Install those packages in dockerfile configuration.


# install dependencies
RUN pip install -r requirements.txt
RUN opentelemetry-bootstrap --action=install

Example YAML

For running this sample-flask-app as pod

sample-flask-app.yaml

apiVersion: v1
kind: Pod
metadata:
  creationTimestamp: null
  labels:
    app: sample-flask-app
  name: sample-flask-app
spec:
  containers:
  - image: mongo:latest
    name: mongo
    ports:
    - name: mongo
      containerPort: 27017
  - image: signoz/sample-flask-app:latest
    name: sample-app
    ports:
    - name: flask
      containerPort: 5002
    env:
    - name: MONGO_HOST
      value: localhost
    - name: OTEL_RESOURCE_ATTRIBUTES
      value: service.name=sample-app
    - name: OTEL_EXPORTER_OTLP_ENDPOINT
      value: http://<app-fqdn>:4317
    - name: OTEL_EXPORTER_OTLP_PROTOCOL
      value: grpc
  dnsPolicy: ClusterFirst
  restartPolicy: Always

Deployment & Expose port

kubectl apply -f sample-flask-app.yaml

One can expose the application via NodePort or LoadBalancer as service.

 kubectl expose pod --port=5002 --name=sample-flask-svc –type NodePort

Update OTel config map configuration

You need to add SigNoz cloud credentials at OTel config map:

kubectl get configmap kubelet-otel-k8s-infra-otel-agent -n signoz -o yaml
apiVersion: v1
data:
  otel-agent-config.yaml: |2-
    exporters:
      Otlp:
        endpoint: "ingest.{region}.signoz.cloud:443"
        headers:
          signoz-access-token: "<SIGNOZ_INGESTION_KEY>"
        tls:
          insecure: false
    extensions:
      health_check:
        endpoint: 0.0.0.0:13133

Visualize tracing in SigNoz cloud

Application in SigNoz Dashboard

Application in SigNoz Dashboard

Application-level traces in SigNoz

Application-level traces in SigNoz

Troubleshooting

If you encounter any issues while setting up logging and metrics for your GKE cluster, follow these troubleshooting steps:

  1. Check the logs of the OpenTelemetry Collector:

    kubectl logs -f -n signoz -l app.kubernetes.io/component=otel-agent
    

    Review the logs for any error messages or indications of misconfiguration.

  2. Verify the rendered configuration:

    kubectl get configmap/kubelet-otel-k8s-infra-otel-agent -n signoz -o yaml
    

    Ensure the configuration matches your expected settings, including the SigNoz API key and the OpenTelemetry Collector endpoint.

  3. Confirm that the necessary Kubernetes resources are created:

    kubectl get pods,services,configmaps -n signoz
    

    Check if the required pods, services, and config maps are running and in a healthy state.

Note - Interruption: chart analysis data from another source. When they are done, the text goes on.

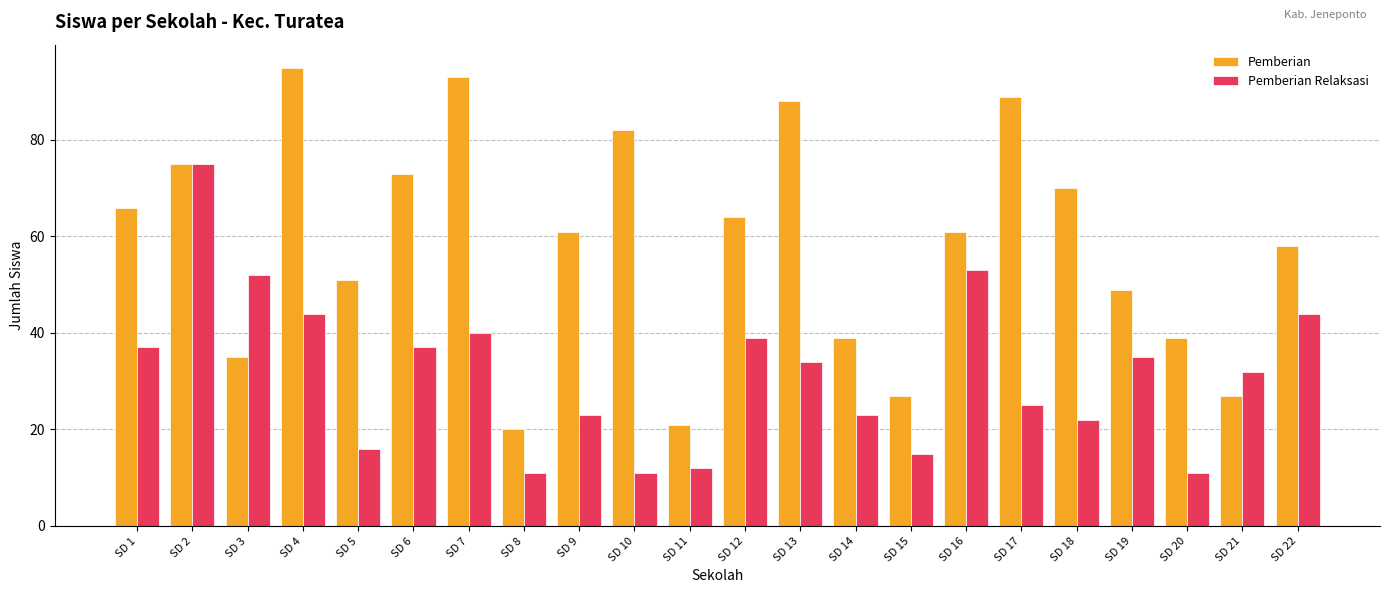

Which category has the highest value across all series?

SD 4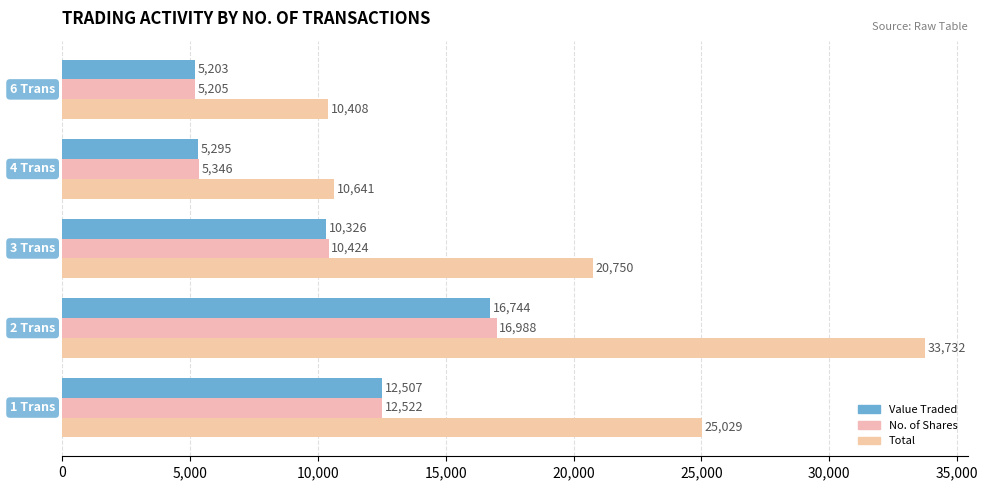

Rank the series by their maximum value, from highest to lowest.

Total, No. of Shares, Value Traded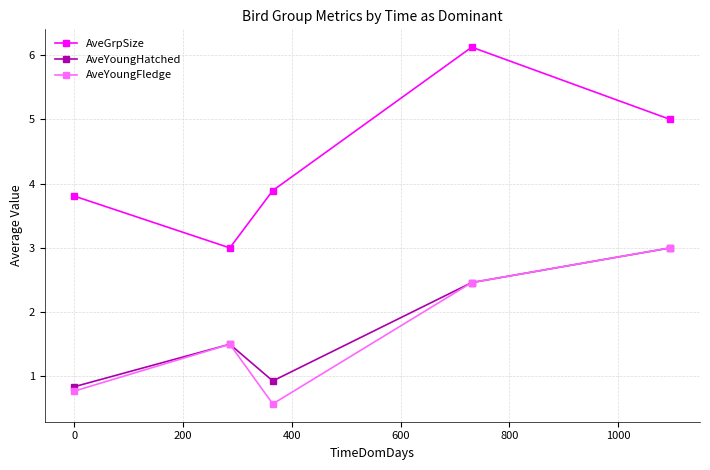

What is the value of the AveGrpSize point at the 5th from the left?

5.0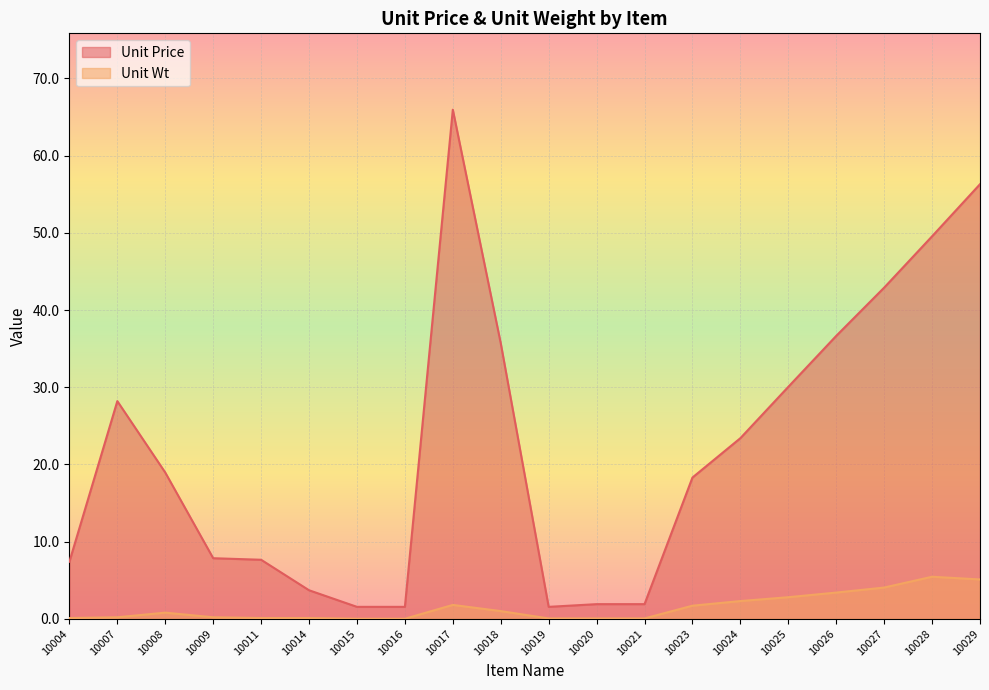

True or false: Unit Wt and Unit Price cross at least once.

False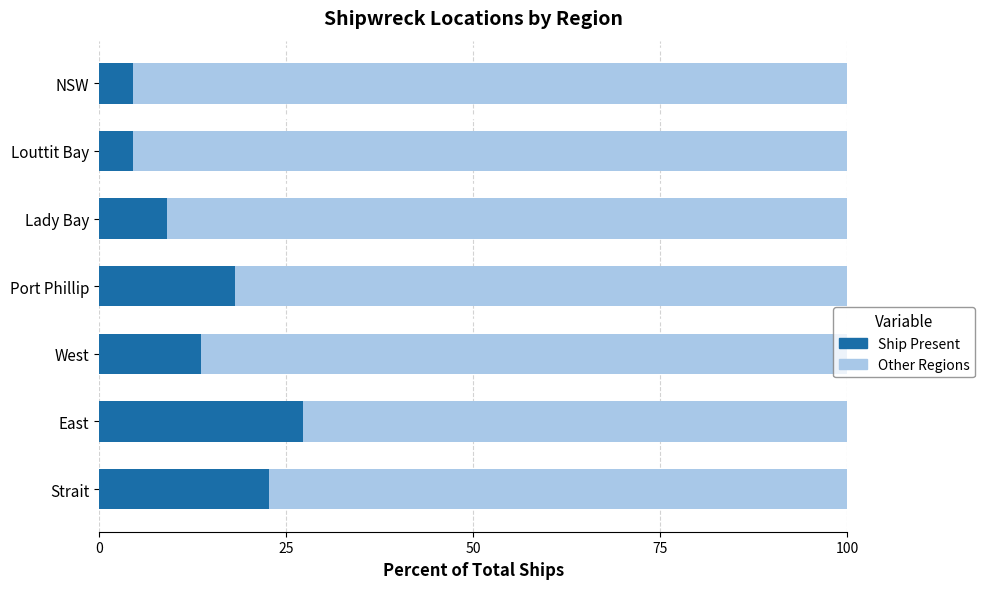

What is the difference between the maximum and second lowest values in the Ship Present series?

22.7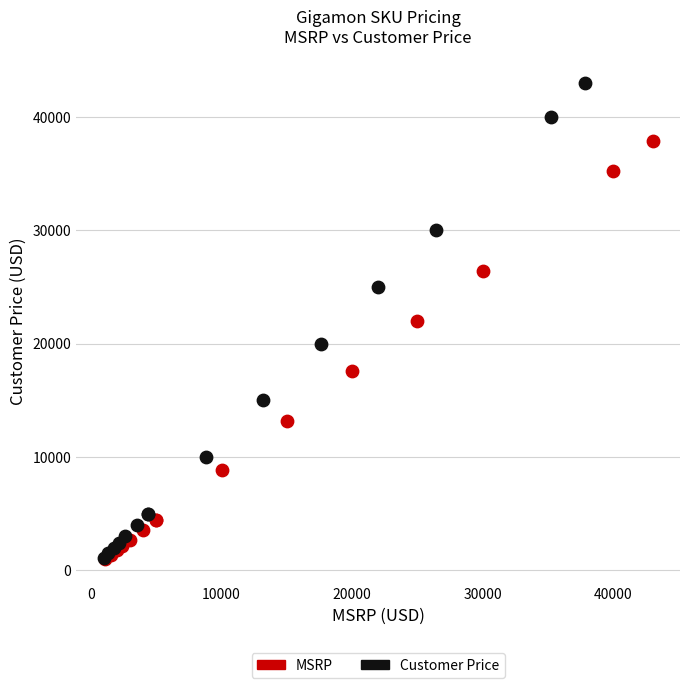

Which series has the widest spread of Y values?

Customer Price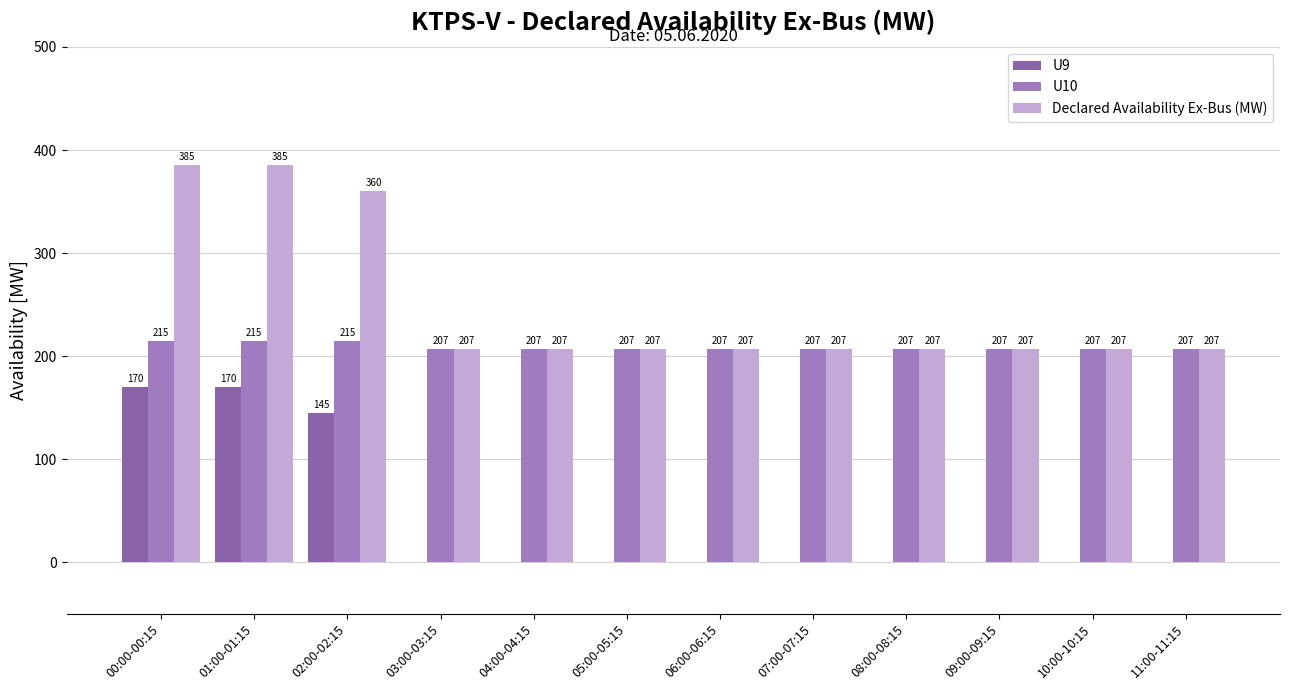

What is the total value across all series at 10:00-10:15?

414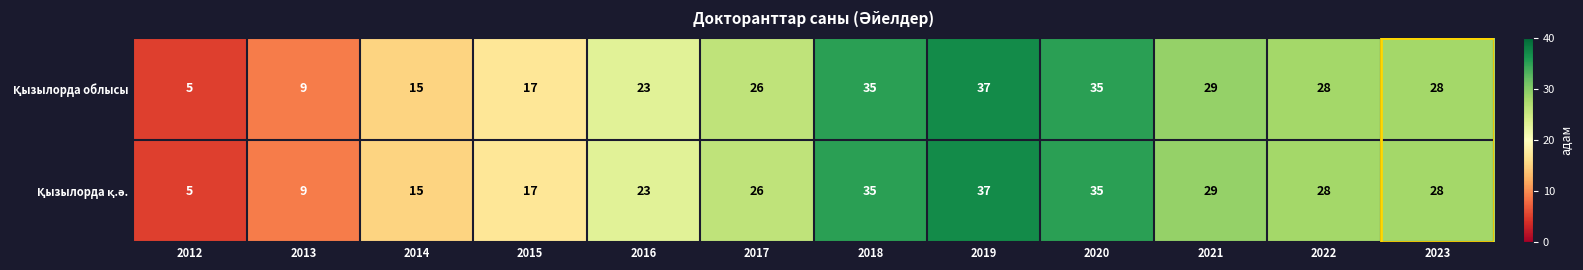

Which category has the lowest value across all series?

2012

  4. Verify network connectivity:

    • Ensure that the GKE cluster has network access to the SigNoz ingestion endpoint (ingest.<region>.signoz.cloud:443).
    • Check if there are any network security groups or firewalls blocking the required ports.
  5. Double-check the SigNoz API key:

    • Confirm that the provided signozApiKey is correct and has the necessary permissions to ingest data.
  6. Check if all the Pixie deployments are in the correct order:

    • Check all the configurations and deployments are in the correct order so that Pixie can forward all the scraped traces to the respective endpoint.